If you told me that I would say you were insane. That you don’t even want what you think you want and that you’ll get over it with time. It’s going to be hard, but if you ever need to talk just call me.

He didn’t call, no one ever called, no one checked up, no one checked up before she was here, during her time with me, and after she had gone. They never checked up on me, the only one who checked up was gone. Check ups at the doctor; she had check ups at the doctor’s everyday. Near the end it's all that she lived for—a rotting carcass stretched out on a table waiting to be dissected. Check ups killed her, check ups would have killed me. But everyone who says it gets better simply doesn’t remember the good days, the days where you sat and played cards, the days where you ate spaghetti out of cups, and the days where smiles were our only concern. I decided that day that we would be reunited.

That night after my final drink I drove to her home and began to dig into the ground. Each time I struck the shovel into the ground I could hear the strikes of thunder boom next to me. When I finished digging the box was covered in mud, the rain dribbling off into the newly formed cancer which I dug into the earth. The casket opened without much force; my prying arms, my prying hands, I pulled her out and held her close to my chest—I could feel the faint heartbeat brush against me like the thorns of a rose. In the last days of her beauty all she had left was her smile. The smell of rotted flesh corrupted my nose—my eyes couldn’t bear to see her so happy. I piled her into the back of my car.

XOXO

During the drive to her grave her words stuck to me like broken bones. Like an inflexible component she wanted to break my heart, sabotaging all the moving parts, creeping in, she whispered in my ears your falling apart at the seams. Back home the air was too warm for snow. When I placed her back in her lonely home it was raining. We said our final goodbyes and from then on she stopped speaking to me. No more monsters hiding in the depths of a blizzard and no more awful birds tapping their talons. From then on it was silent; so silent that even the clocks were too scared to make a sound. The ride back to my green titled house smelt of black ice which hung from the little tree that sat atop on my rear view mirror, its aggravating pungency spreading through the entirety of the vehicle, removing the perfume of rot as if it had never been there.

I never knew my place.

It's alright, we rarely do. You’ve done your best but I think it’s important that you leave her be. Would you like another drink?

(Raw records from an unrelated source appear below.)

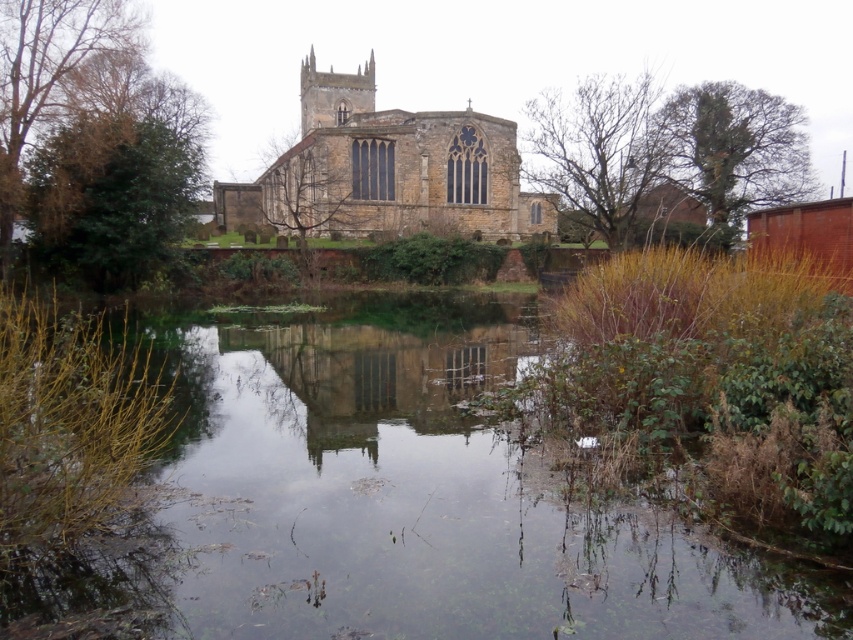
Between brown stone church at center and green leafy tree at upper right, which one is positioned lower?

green leafy tree at upper right is below.

Who is positioned more to the right, brown stone church at center or green leafy tree at upper right?

green leafy tree at upper right

What do you see at coordinates (387, 170) in the screenshot? Image resolution: width=853 pixels, height=640 pixels. I see `brown stone church at center` at bounding box center [387, 170].

Identify the location of brown stone church at center. (387, 170).

Does clear water at center appear on the left side of bare branches at center?

No, clear water at center is not to the left of bare branches at center.

Is clear water at center closer to camera compared to bare branches at center?

Yes.

Image resolution: width=853 pixels, height=640 pixels. In order to click on clear water at center in this screenshot , I will do `click(349, 493)`.

Does point (32, 177) lie in front of point (762, 113)?

Yes.

Is green leafy tree at left smaller than green leafy tree at upper right?

No.

Where is `green leafy tree at left`? Image resolution: width=853 pixels, height=640 pixels. green leafy tree at left is located at coordinates (94, 140).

No, but a cab would be nice.

You’ll call me when you get back right?

9090

The little cinnamon squares tempted me in their bowl. Swimming like fish they went about their lives of joy and ignorance. The old commercials had them eat each other like starving pioneers stuck in the middle of a valley. Yet there wasn’t anything left for me to do other than to buy the box and hurry home. My pants were still stained with mud; my shoes soaking wet from the hours spent alone in punishment, restoring things to their natural order.

“Will this be all sir?”

“Yes.”

“Do you have a rewards card sir?”

“Yes I have one right here.” I said

$$$$$

Green tiles and blue floors once again revealed themselves to me when I opened the door to my home. The shining blue from the T.V. spited me, the great old wooden table it stood on held for its dear life as everyday the weight of the machine whirred continuously. In corners of rooms the spiders rolled back into their walls, their cobwebs stretched far and wide nobly standing and glistening in the reflection of the room's light. There on the table also stood a box of old playing cards, their edges worn down after years of use.

Full House! Beat that!

You’ve got me. I said unfolding my hand. I had nothing but a pair of queens—nothing but a bluff, a sweet and simple lie.

But isn’t it hard playing poker alone?